START Source data

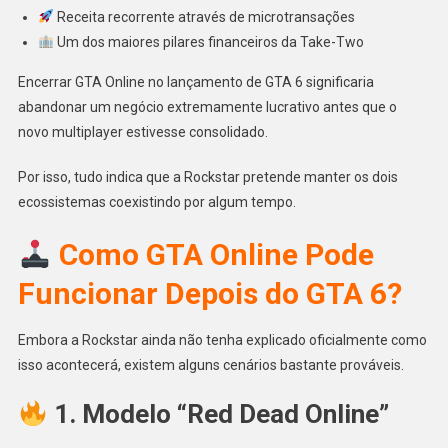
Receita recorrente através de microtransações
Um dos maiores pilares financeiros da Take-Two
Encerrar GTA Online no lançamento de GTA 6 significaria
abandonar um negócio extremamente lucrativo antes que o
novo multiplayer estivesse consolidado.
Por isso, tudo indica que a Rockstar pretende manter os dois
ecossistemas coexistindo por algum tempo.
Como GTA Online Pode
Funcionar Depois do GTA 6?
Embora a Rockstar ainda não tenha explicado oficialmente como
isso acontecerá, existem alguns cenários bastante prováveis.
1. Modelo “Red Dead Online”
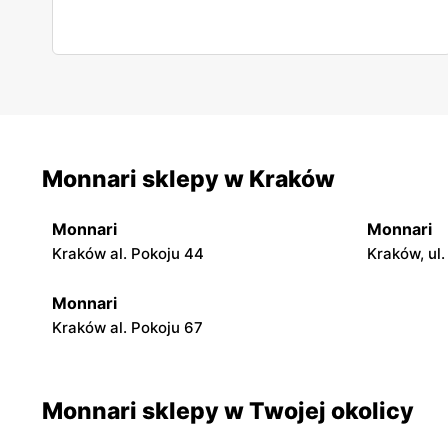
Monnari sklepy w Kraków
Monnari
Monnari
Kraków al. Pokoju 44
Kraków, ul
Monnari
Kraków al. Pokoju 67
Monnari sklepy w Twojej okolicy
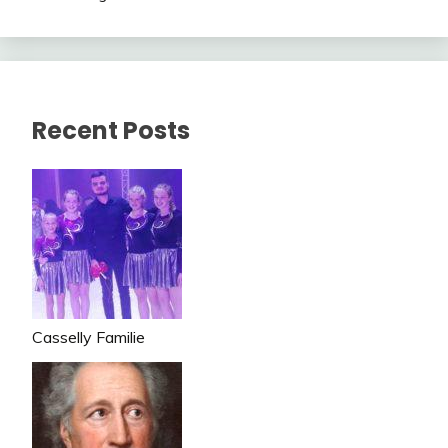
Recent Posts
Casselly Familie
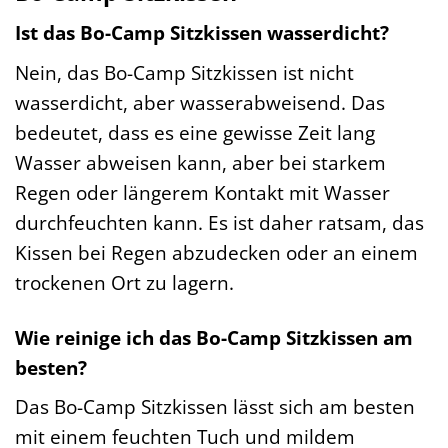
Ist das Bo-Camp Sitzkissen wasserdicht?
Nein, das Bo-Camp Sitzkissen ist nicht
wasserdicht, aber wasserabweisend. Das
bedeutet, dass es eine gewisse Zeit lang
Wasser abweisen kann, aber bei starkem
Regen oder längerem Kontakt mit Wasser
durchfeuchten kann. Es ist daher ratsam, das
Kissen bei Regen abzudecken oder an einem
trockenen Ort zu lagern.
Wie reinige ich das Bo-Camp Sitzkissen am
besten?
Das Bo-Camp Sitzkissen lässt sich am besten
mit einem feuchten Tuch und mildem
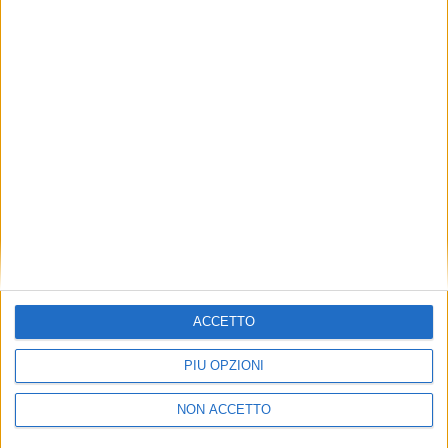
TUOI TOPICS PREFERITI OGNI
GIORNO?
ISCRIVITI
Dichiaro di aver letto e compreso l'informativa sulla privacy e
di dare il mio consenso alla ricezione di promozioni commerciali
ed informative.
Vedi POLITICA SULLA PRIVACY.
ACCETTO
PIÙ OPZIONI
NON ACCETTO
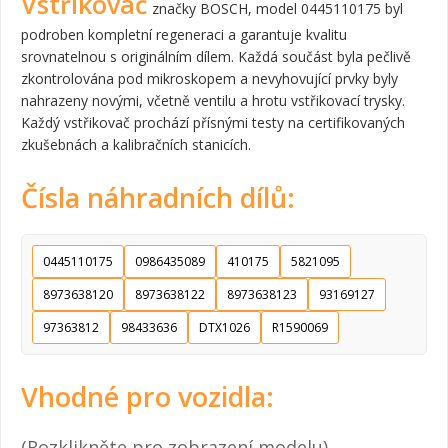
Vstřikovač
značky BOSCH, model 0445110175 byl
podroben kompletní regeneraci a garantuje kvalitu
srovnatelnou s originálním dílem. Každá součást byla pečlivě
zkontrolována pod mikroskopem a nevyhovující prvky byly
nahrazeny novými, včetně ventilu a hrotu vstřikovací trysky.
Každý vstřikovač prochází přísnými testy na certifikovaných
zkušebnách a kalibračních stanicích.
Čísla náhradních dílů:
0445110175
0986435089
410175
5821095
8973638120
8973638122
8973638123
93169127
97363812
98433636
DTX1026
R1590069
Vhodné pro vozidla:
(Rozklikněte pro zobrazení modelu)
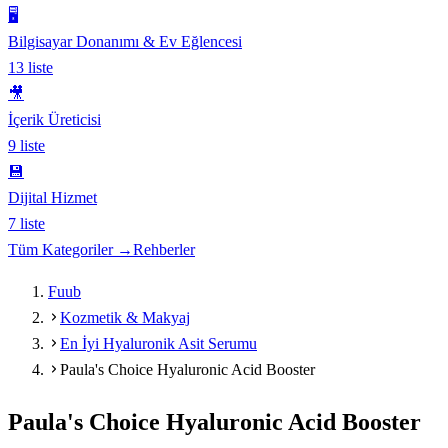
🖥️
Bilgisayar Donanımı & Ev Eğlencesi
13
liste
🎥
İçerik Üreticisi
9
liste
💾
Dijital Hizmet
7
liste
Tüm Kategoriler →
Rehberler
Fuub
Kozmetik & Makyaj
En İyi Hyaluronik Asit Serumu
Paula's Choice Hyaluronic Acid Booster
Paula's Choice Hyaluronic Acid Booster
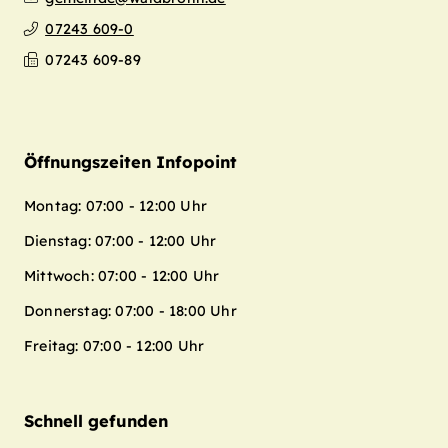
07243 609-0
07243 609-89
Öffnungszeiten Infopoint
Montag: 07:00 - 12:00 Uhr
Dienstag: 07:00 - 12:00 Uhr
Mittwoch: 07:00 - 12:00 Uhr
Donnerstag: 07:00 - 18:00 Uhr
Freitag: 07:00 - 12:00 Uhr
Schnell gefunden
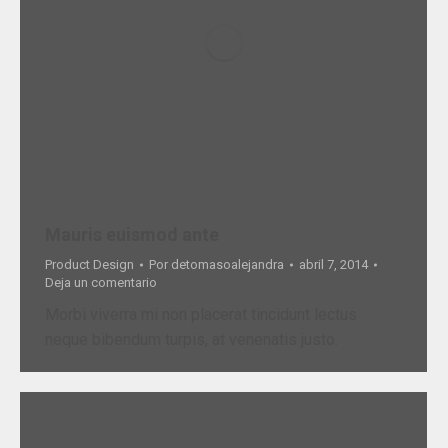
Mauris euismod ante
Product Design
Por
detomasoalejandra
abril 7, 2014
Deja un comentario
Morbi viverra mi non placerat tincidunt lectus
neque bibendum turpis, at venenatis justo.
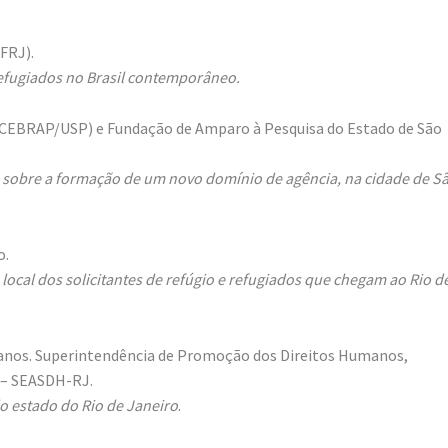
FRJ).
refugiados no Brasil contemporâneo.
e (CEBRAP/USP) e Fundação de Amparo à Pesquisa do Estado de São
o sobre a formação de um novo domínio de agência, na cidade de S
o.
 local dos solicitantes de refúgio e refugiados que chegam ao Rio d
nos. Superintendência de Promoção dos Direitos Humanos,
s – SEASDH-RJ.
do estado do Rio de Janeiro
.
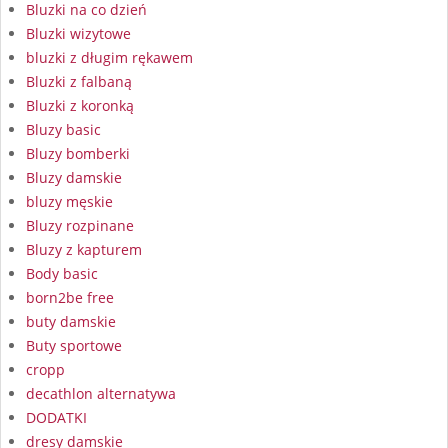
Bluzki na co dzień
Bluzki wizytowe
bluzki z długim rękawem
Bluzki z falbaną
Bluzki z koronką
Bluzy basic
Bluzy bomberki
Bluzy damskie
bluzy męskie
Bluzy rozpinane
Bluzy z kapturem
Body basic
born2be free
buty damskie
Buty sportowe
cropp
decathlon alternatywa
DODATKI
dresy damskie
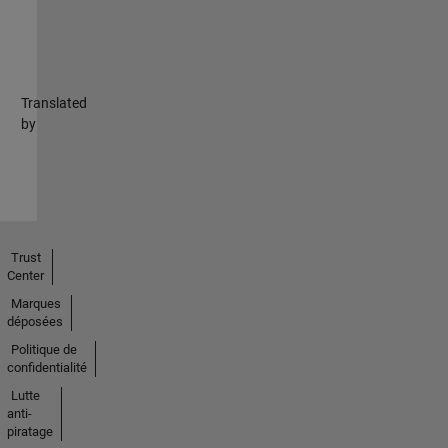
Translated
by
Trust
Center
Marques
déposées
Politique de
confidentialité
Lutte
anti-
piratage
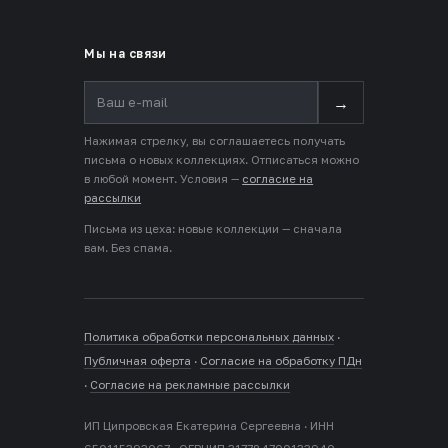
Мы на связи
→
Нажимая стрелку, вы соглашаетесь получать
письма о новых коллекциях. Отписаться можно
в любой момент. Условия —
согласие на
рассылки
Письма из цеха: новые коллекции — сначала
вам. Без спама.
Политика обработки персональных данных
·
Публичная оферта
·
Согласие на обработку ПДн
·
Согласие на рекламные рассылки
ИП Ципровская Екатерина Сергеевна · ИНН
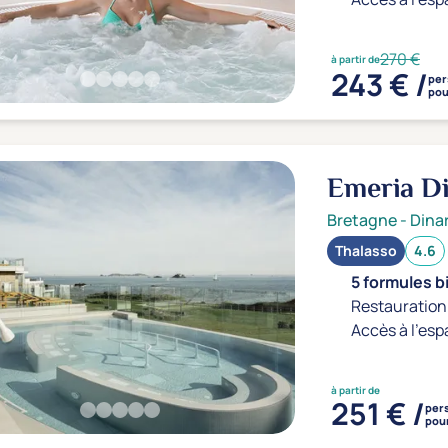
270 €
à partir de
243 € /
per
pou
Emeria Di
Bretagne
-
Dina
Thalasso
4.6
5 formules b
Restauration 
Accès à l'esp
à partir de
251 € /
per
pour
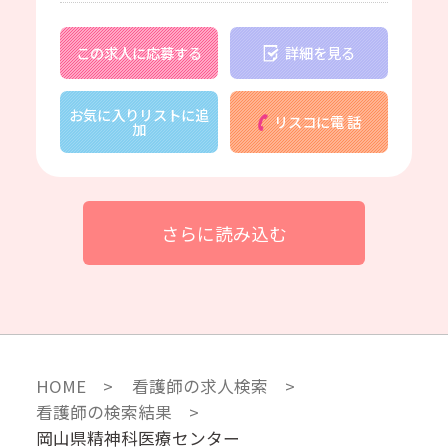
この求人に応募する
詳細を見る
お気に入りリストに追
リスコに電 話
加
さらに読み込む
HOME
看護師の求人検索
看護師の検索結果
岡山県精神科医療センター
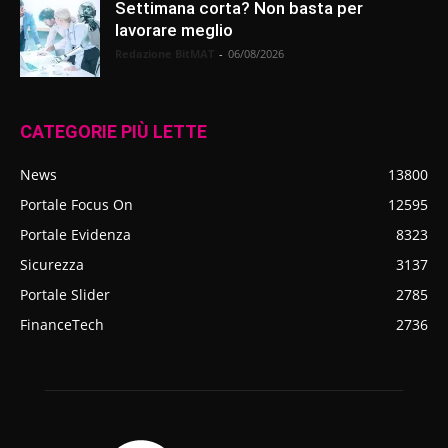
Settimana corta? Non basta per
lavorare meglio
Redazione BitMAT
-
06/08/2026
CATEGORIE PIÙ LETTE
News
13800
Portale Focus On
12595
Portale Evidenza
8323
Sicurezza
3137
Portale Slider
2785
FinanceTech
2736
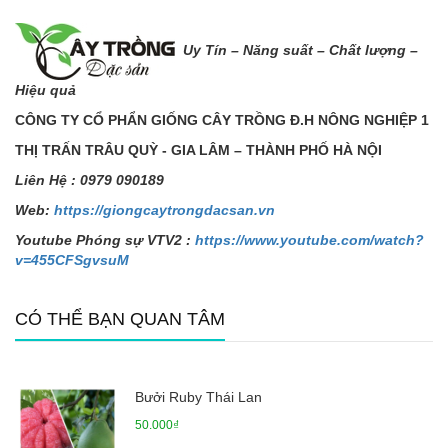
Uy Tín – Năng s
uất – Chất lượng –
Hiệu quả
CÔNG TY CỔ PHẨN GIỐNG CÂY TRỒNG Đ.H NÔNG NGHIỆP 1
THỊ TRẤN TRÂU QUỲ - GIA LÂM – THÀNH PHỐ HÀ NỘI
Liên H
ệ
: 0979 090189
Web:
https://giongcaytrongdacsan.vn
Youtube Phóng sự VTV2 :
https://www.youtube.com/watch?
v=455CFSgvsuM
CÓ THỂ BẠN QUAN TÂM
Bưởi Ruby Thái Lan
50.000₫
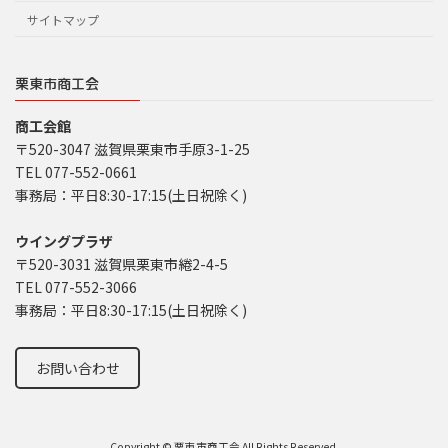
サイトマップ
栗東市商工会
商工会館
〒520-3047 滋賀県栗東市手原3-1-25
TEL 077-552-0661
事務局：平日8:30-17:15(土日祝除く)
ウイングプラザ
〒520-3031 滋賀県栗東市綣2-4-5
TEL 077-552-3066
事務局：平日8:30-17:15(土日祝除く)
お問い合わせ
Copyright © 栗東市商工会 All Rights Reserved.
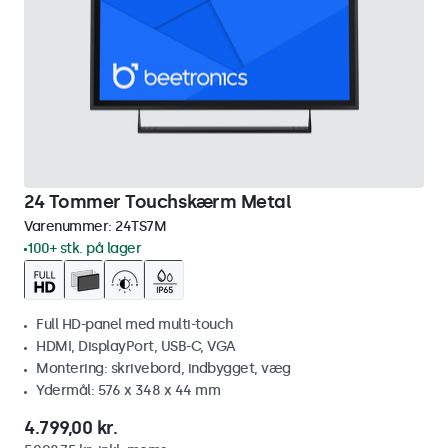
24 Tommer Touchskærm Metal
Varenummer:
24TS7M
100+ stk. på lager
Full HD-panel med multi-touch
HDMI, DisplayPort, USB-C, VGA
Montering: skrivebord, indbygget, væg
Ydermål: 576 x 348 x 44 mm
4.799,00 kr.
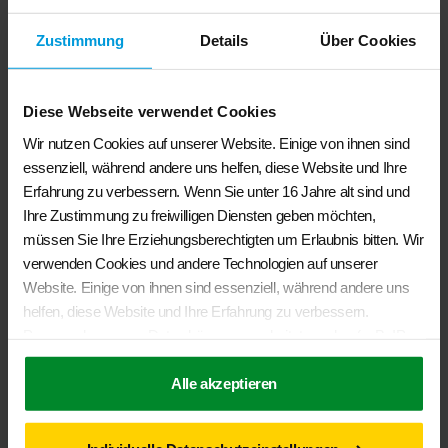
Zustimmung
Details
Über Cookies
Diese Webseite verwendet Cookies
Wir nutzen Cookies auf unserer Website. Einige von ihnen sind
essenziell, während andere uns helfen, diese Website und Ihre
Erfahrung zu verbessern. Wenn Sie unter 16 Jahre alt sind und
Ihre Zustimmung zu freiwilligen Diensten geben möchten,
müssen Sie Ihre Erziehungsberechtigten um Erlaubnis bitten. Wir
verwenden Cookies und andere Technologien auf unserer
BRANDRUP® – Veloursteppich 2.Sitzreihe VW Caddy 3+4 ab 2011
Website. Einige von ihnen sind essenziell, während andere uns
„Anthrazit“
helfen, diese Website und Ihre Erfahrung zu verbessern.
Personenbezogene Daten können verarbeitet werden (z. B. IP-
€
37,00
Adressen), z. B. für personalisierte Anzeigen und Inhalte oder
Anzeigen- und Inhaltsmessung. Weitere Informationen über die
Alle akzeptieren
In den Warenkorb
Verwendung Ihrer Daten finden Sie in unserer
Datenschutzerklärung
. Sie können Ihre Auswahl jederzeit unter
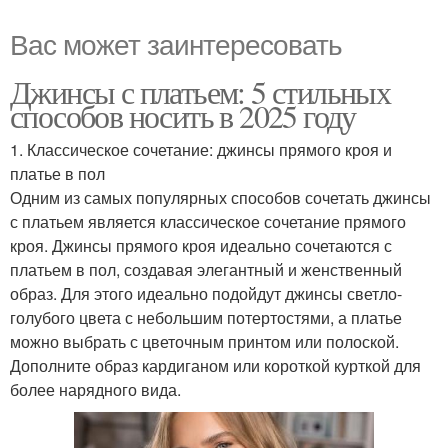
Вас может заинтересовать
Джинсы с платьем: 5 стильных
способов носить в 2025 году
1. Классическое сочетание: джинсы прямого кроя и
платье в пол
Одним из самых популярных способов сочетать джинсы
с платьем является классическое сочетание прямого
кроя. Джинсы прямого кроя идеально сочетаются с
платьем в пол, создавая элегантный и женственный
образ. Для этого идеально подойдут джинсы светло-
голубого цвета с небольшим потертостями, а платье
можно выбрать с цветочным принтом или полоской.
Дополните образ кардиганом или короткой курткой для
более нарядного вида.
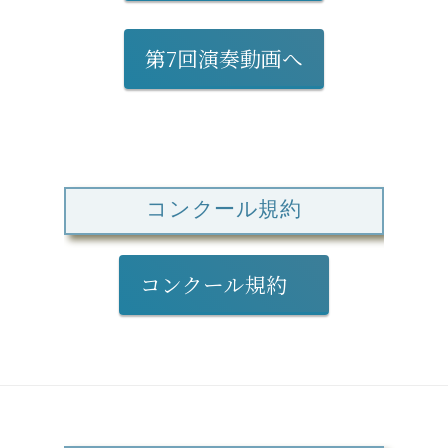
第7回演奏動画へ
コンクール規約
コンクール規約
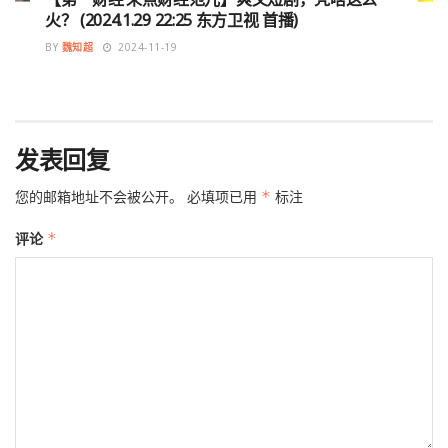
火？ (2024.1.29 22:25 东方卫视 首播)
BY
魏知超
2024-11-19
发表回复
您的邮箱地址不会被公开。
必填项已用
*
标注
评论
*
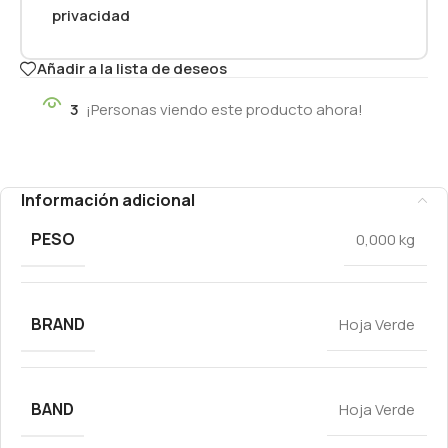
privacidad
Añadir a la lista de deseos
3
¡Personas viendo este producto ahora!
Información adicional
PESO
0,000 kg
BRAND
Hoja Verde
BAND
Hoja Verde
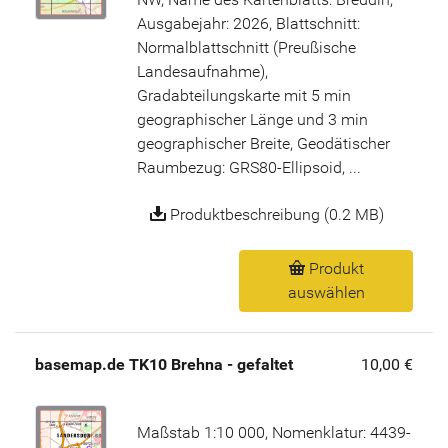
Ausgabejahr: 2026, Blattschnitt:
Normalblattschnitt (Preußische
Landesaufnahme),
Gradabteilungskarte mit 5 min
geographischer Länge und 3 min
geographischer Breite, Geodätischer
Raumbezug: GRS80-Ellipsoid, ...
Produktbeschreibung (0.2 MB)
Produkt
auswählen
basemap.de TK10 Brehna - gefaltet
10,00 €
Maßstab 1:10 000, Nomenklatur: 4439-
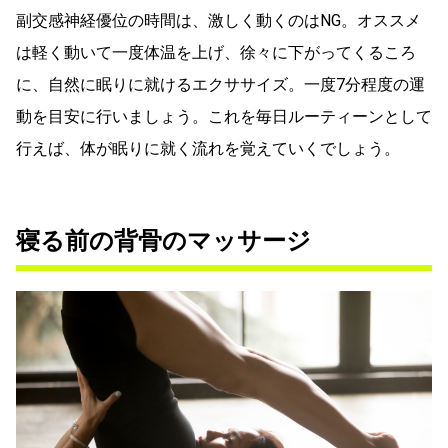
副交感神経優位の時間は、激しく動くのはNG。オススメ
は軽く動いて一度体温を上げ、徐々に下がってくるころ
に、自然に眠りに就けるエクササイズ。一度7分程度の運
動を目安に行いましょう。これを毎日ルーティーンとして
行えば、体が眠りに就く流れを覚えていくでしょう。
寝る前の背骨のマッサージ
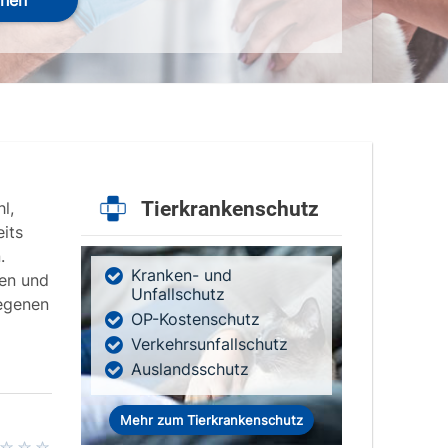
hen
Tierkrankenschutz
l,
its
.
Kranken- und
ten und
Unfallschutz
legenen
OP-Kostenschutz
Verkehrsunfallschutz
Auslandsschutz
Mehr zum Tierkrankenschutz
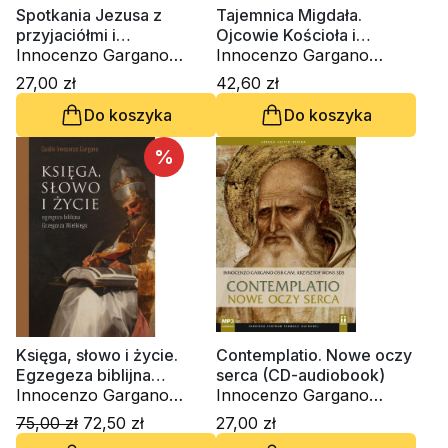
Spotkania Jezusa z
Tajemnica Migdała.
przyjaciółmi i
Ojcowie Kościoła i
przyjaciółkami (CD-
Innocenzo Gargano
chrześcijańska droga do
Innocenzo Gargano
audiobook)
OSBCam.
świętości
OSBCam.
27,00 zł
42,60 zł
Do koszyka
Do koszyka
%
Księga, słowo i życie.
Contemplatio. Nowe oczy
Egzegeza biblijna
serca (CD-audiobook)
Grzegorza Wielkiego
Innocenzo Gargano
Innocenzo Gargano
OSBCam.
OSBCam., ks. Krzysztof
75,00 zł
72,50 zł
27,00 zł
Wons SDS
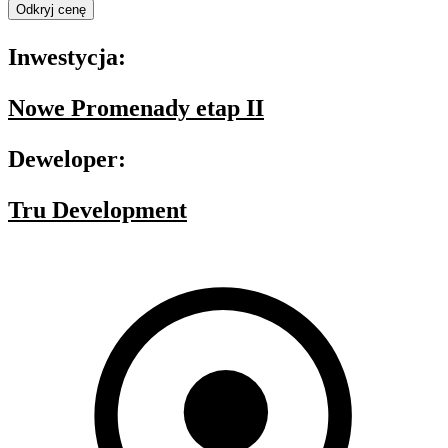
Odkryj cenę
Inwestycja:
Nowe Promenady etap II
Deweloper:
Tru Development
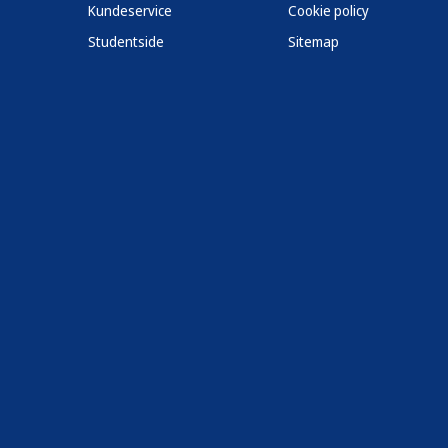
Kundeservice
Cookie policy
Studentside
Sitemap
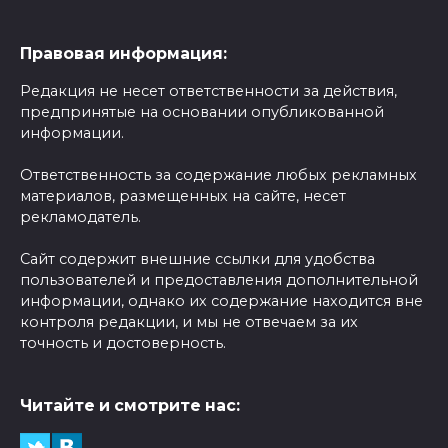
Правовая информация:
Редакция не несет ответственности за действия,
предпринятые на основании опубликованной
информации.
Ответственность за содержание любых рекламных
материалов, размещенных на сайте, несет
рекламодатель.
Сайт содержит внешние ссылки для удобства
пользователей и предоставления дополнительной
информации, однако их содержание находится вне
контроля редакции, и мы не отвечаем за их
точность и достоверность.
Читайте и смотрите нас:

END Source data

Problem details — Render the lines of the material starting at the line that contains "Mauris euismod ante" and ending at the line that contains "neque bibendum turpis, at venenatis justo.", both included, as a Markdown table with the columns Row and Line. Number each row, and leave out any blank lines.

Response for this exercise —
| Row | Line |
|---|---|
| 1 | Mauris euismod ante |
| 2 | Product Design |
| 3 | Por |
| 4 | detomasoalejandra |
| 5 | abril 7, 2014 |
| 6 | Deja un comentario |
| 7 | Morbi viverra mi non placerat tincidunt lectus |
| 8 | neque bibendum turpis, at venenatis justo. |